Dans un revirement semblable au fiasco des amigos toxiques d’Occupation double, la productrice de Love-moi, Virginie Dumontier (Elizabeth Duperré), vapote et capote : les commanditaires fuient, les réseaux sociaux s’enflamment et il faut tout de même livrer un show au diffuseur, malgré la mort du participant vedette.

Des opioïdes ont été retrouvés dans le flacon de vitamines de Justin Calixte. Et la liste des suspects de ce possible meurtre n’est pas infinie, car il ne reste que quatre candidats dans l’aventure téléréelle : l’étudiante en travail social Florence (Naïla Louidort), le technicien en soins infirmiers Louis (Patrick-Emmanuel Abellard), l’ex-enfant acteur Thomas (Alexandre Bacon) ainsi que Corinne, l’esthéticienne louche en cavale.

Je voudrais que cette histoire de Love-moi ne se boucle jamais, merci. En fait, je regarderais plus Love-moi que L’île de l’amour, on dirait.

Du côté de Sorcières, les auteurs pigent joyeusement dans le chaudron à traumatismes des trois demi-sœurs qui ont grandi dans la secte du royaume de la triple déesse, à Sainte-Piété. Ce qui ressemblait à une banale commune de hippies devient un musée des horreurs, avec tente de sudation, chambre de torture et équipement de stérilisation digne d’American Horror Story : Asylum.

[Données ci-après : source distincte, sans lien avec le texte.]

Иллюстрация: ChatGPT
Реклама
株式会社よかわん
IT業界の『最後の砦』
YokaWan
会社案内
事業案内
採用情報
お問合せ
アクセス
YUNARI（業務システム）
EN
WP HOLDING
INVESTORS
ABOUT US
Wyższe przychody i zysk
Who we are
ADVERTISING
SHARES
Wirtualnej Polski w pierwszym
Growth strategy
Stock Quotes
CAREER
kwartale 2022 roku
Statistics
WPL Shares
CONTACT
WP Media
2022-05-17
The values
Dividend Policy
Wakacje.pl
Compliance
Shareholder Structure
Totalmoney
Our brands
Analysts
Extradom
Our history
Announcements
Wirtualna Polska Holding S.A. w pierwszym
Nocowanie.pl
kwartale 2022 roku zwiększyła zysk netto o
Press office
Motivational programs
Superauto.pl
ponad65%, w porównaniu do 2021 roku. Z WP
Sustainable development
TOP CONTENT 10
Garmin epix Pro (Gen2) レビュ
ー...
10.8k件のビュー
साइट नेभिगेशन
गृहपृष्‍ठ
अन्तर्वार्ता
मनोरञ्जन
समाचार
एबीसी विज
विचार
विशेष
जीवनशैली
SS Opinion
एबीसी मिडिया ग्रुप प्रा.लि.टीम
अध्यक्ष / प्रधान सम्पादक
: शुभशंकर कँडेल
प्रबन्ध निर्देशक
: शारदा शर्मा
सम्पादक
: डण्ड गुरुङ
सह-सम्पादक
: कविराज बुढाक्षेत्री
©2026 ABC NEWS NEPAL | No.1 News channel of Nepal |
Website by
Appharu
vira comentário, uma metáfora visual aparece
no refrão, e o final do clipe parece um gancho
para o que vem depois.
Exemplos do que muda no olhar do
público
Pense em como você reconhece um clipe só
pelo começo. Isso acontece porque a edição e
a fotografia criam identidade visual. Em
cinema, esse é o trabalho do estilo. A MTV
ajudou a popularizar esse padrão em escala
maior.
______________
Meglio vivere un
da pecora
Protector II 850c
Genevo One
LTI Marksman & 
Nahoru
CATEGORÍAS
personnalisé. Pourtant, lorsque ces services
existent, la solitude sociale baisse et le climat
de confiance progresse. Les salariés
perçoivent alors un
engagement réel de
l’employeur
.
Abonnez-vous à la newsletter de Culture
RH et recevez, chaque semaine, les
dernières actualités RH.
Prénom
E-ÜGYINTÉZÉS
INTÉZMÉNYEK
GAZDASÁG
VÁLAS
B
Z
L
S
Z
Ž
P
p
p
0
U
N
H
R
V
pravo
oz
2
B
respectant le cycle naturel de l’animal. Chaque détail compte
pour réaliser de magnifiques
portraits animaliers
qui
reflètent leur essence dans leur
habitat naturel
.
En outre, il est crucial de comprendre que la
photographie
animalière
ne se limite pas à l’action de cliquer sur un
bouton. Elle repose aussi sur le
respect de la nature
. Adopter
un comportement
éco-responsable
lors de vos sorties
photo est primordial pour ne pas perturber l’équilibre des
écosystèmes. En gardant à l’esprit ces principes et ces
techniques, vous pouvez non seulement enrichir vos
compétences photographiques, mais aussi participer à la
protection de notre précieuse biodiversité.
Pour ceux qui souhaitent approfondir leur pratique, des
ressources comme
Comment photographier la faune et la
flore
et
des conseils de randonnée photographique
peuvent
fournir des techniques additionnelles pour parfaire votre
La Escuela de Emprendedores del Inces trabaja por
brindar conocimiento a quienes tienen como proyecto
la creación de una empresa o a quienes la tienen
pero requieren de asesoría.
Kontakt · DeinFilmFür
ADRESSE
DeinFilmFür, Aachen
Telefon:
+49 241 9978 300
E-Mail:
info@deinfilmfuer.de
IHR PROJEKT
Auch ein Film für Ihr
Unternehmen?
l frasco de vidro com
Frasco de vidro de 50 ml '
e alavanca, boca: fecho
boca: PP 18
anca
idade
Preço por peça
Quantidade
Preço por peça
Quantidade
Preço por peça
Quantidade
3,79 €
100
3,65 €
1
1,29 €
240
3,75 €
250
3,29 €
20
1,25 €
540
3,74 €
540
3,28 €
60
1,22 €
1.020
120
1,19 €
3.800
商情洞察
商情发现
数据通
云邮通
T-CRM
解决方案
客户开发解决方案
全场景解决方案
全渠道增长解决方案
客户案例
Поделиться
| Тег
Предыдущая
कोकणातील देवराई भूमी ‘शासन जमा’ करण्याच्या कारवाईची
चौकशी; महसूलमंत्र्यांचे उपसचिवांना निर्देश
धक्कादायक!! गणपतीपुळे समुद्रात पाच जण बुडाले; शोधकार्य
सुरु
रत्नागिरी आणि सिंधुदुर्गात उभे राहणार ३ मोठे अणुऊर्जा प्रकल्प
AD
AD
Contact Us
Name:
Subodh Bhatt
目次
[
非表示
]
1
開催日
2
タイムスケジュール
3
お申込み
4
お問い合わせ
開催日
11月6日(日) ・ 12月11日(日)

Aide médicale à mourir pour le bon Camil (Roger La Rue), anorexie d’un enfant de 11 ans (pauvre Alistair !) et meurtre d’un bébé camouflé en disparition (l’animateur Alain Leclerc va payer !), c’est loin d’être le festival de la gaieté à Sainte-Piété.

Du côté des bonnes nouvelles, le facteur bizarre Fred (Maxime Genois), aussi concierge de nuit à l’hôpital, a ajouté une corde à son arc : il peint des œuvres d’art, d’immenses murales inspirées de la technique du collage. Certains ont tous les talents, c’est injuste. Aussi, les enlevants matchs de pickleball reprendront entre l’adolescente Charlotte (Maé Jenkins) et son mystérieux compagnon Christian (Thomas Vallières), il reste de l’espoir.

Tout comme il reste de l’espoir pour le chef Pascal Faubert (Antoine Durand) dans 5e Rang, quasiment battu à mort au poing américain par la mafia de Valmont.

Dans l’épisode diffusé lundi soir, Pascal Faubert a commencé à respirer par lui-même. Miracle ! On s’entend que le célèbre restaurant Le Tourneur n’aurait pas survécu à la disparition de son fondateur.

Le décès de Pascal Faubert aurait également torpillé l’alléchante association entre Fou de Food (ou la ferme Goulet ?) et la multinationale Fresh & Family, qui occupe tout l’espace mental de Marie-Louise (Martine Francke).

Valmont a survécu à la pègre russe, à la mafia italienne et au tueur en série Marc Trempe (Marc Béland), mais le désistement de Fresh & Family, oh non, ça n’aurait juste pas passé dans le village. On prend le suspense où il passe, les amis. Et on garde le moral haut, malgré ces lundis gris.